来捧场的客人送了一波又一波,总算送的差不多,月白见芷兰已露疲态,想劝她先去化妆间把妆谢了,也好早点去吃口饭。月白附在芷兰耳边还没开口,林翠薇已经到了二人面前,双手递给芷兰一个长方的五彩小锦盒。
月白下意识地退到了一边,芷兰不敢怠慢,恭恭敬敬接过锦盒,打开一瞧,里面是一枚翡翠戒指,瞧那碧绿的成色已经知道价值不菲。芷兰盖上锦盒推说自己不敢收。
林翠薇淡淡笑笑,却并不伸手去接,对芷兰说,“今儿戏唱的好,没辜负你师父师叔的期望,也没白费我家叔夜的这番心思,我真是打心眼里替你高兴。你知道的,我可没把你当外人,早把你当一家人了,这礼物只是一点小心意。”
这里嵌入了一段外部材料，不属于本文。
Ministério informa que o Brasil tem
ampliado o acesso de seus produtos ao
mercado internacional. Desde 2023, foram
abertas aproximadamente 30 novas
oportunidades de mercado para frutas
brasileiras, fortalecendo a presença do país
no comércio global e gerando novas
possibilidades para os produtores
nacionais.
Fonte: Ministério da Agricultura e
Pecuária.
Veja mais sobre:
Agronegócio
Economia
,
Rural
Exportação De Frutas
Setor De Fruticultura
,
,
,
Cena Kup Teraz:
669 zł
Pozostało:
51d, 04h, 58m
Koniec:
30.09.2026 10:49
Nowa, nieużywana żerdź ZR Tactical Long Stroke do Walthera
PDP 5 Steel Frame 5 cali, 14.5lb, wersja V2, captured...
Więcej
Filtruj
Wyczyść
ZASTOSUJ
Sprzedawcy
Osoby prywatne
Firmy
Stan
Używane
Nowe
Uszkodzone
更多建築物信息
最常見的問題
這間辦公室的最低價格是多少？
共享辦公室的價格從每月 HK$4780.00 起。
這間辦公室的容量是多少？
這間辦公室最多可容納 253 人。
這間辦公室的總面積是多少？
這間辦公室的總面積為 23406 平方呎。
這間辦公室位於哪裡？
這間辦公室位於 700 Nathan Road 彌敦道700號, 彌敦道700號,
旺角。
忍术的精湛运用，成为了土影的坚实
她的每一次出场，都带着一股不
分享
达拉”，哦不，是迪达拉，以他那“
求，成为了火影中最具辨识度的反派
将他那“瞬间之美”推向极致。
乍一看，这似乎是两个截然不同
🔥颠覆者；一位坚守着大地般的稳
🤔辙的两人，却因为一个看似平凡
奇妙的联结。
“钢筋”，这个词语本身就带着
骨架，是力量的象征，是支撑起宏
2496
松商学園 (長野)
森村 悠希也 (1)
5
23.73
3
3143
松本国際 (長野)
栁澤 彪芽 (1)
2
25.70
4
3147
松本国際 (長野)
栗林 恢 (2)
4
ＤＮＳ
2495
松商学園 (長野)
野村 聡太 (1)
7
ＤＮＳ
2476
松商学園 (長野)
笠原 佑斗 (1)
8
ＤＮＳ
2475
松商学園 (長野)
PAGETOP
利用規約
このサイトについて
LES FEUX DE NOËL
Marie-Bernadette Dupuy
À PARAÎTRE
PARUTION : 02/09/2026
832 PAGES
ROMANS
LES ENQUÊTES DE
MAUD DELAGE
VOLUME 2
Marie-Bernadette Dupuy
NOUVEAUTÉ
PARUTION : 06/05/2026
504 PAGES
“姨奶奶不要折煞我了,能把您请来看戏已经是我莫大的面子了。您也说咱们都不是外人,不是外人更不要送这么贵重的礼了,我真的承受不起。”
芷兰明知道这份礼推不出去,可是因为心里并不想收,不想再欠林翠薇的人情,所以嘴上仍坚持着。
“别人的礼物你都收了,单我的不收,是嫌我送的太轻吗?”
林翠薇故意加重了语气,像玩笑又像真的,周围的人都觉得气氛霎时间紧张起来。
筱雁蓉一向觉得芷兰和徐家这位姨奶奶很亲厚,不明白为什么芷兰要执意推辞,像是故意不领情,要惹姨奶奶不高兴似的,忙站出来打圆场。
“哪里是太轻,是太重了!芷兰还是个孩子,姨奶奶不要这么宠她。”
“芷兰姑娘如今已然成名,穿好的、用好的都是理所应当的!当着这么多人的面,何必要拂了姨娘的好意,我看筱老板还是劝芷兰姑娘快点收下吧!我这里也有一点心意要送给芷兰姑娘和月白姑娘,请月白姑娘帮着师姐一起收了吧。”
范士祺的跟班递过来两匹上好的绸缎,原本范士祺打算两匹布都送给芷兰的,可是不知道为什么今日里就是看着月白特别喜欢,所以临时起意分了一匹送给月白。只是这礼物收与不收对月白来说也没什么稀罕,月白乐呵呵地接过来只为了方才见姨奶奶跟师姐两个人话语间都有些火气,自己正不知如何是好,幸亏范士祺这一打岔,倒是把方才的气氛化解了。
林翠薇却不肯善罢甘休,正巧徐子清送过客人回到后台,林翠薇一面过他来,一面指着芷兰手上的锦盒说,“叔夜,芷兰方才收了咱们的戒指!我可听说照洋人的习俗,这收了戒指就等于是点头答应要给我们家做媳妇了,有这说法没有?”
听了林翠薇的话,不仅月白吓了一跳,瞧身边的徐子清显然也是没有准备,完全没有料到姨娘会有此一问,一脸尴尬真不知要如何接话。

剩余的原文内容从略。